The way down started pleasantly enough, more pine + meadow footpath. About a mile down the trail to Ste. Croix, we hit what we now know to be a detour. Instead of going directly down the mountain to the city, we ended up going down a trail toward a different set of cities in (I believe) a different valley, and from there, we’d have to take an ill-maintained trail back over a bit of a ridge to meet up with the old trail. The detour added 2 hours to the hike, which meant (a) Ali’s feet would be in full rebellion by the end of the hike and (b) we would end just in time to train straight to Zurich to meet Therese, nixing our plans for dinner in some new city along the way. The detour shunted us on to a gravel road for way, way too long. The hiking shoes I have right now are lovely for a pair of hiking shoes that were bought out of mild desperation. They are made for softer trail, though – not sharp gravel. And while my feet were just getting tender, Ali’s were killing her. Right before we got on some more footpath, Ali had to switch out of her flip-flops (which had done amazingly well) and back into the trail runners that had caused so many blisters (even though she had broken them in before leaving Wisconsin). Back on the dirt footpath, we climbed up a nicely-forested ridge, through a meadow/some underbrush, and back into the woods before we hit the poorly-maintained bit. We were on the side of a sharp slope, with the bottom part of the trail crumbling into nothingness, hiking on gravel in loose dirt. I think there were a solid ten minutes of downhill where I didn’t want my step to be more than half a foot forward because I would lose my balance. At the bottom of that, there was a bridge with steps broken or completely missing. More brush and meadow followed, until we finally made it to the next sign post. There were three arrows, each pointing a different way. Ste. Croix was listed on two of the arrows. Ali looked ready to kill some Swiss civil engineers. (The people who build and maintain the trail system are engineers employed by the Swiss government.) We picked the trail going down through a cow pasture and made it to Ste. Croix one cow-standoff and 20 minutes later.

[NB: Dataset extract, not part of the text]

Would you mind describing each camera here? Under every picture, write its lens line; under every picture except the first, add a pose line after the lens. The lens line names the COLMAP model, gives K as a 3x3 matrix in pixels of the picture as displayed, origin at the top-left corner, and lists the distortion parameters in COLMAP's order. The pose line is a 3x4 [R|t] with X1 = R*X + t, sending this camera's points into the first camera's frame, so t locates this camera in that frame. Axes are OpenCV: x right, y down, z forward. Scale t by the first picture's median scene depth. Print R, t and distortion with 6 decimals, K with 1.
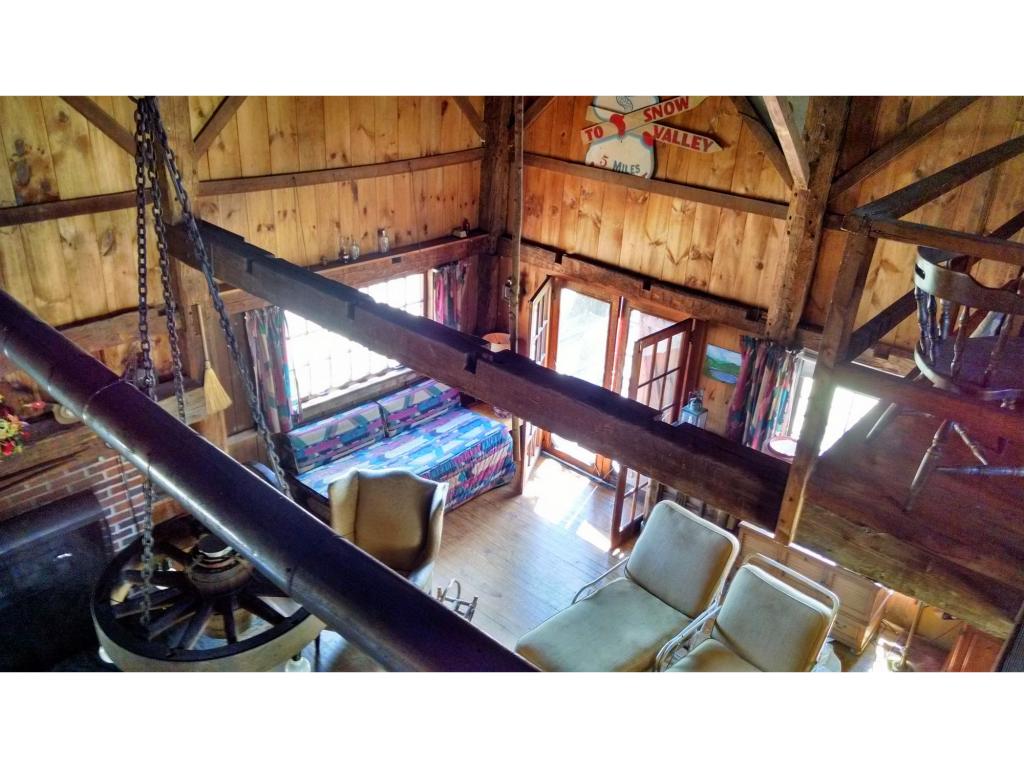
lens RADIAL K [[781.8, 0, 512.0], [0, 781.8, 384.0], [0, 0, 1]] dist [0.036252, -0.114857]
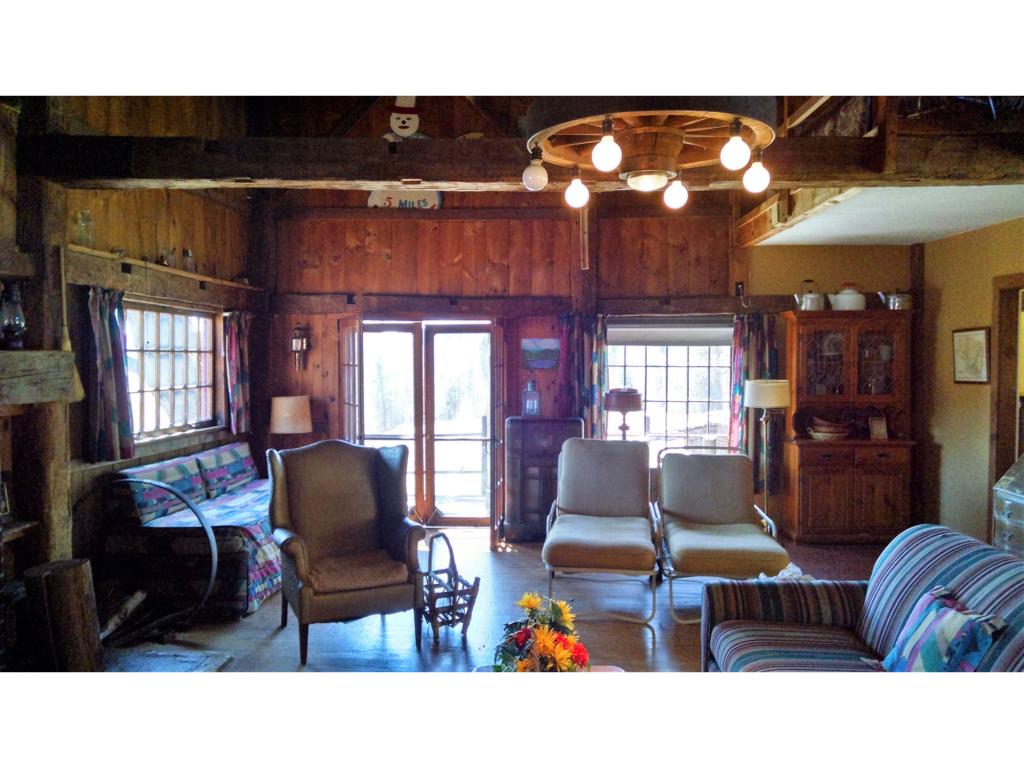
lens RADIAL K [[781.8, 0, 512.0], [0, 781.8, 384.0], [0, 0, 1]] dist [0.036252, -0.114857]
pose [[0.773689, -0.065945, 0.630124, -0.433200], [0.306557, 0.909357, -0.281234, 0.293204], [-0.554462, 0.410756, 0.723776, 0.203023]]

From Ste. Croix, we took a commuter train down to Yvonne(?)-les-Baines. The ride down was stunning; we started in the cradle of the Juras and wove our way down the ridgeline, with the farm-lands spreading before us and the outlines of the Alps on the horizon. In Y?, we got some tasty salads (American salad = salad greens + fruit + chicken + turmeric/curry dressing) and chocolate-filled croissants for dinner and headed off to Zurich.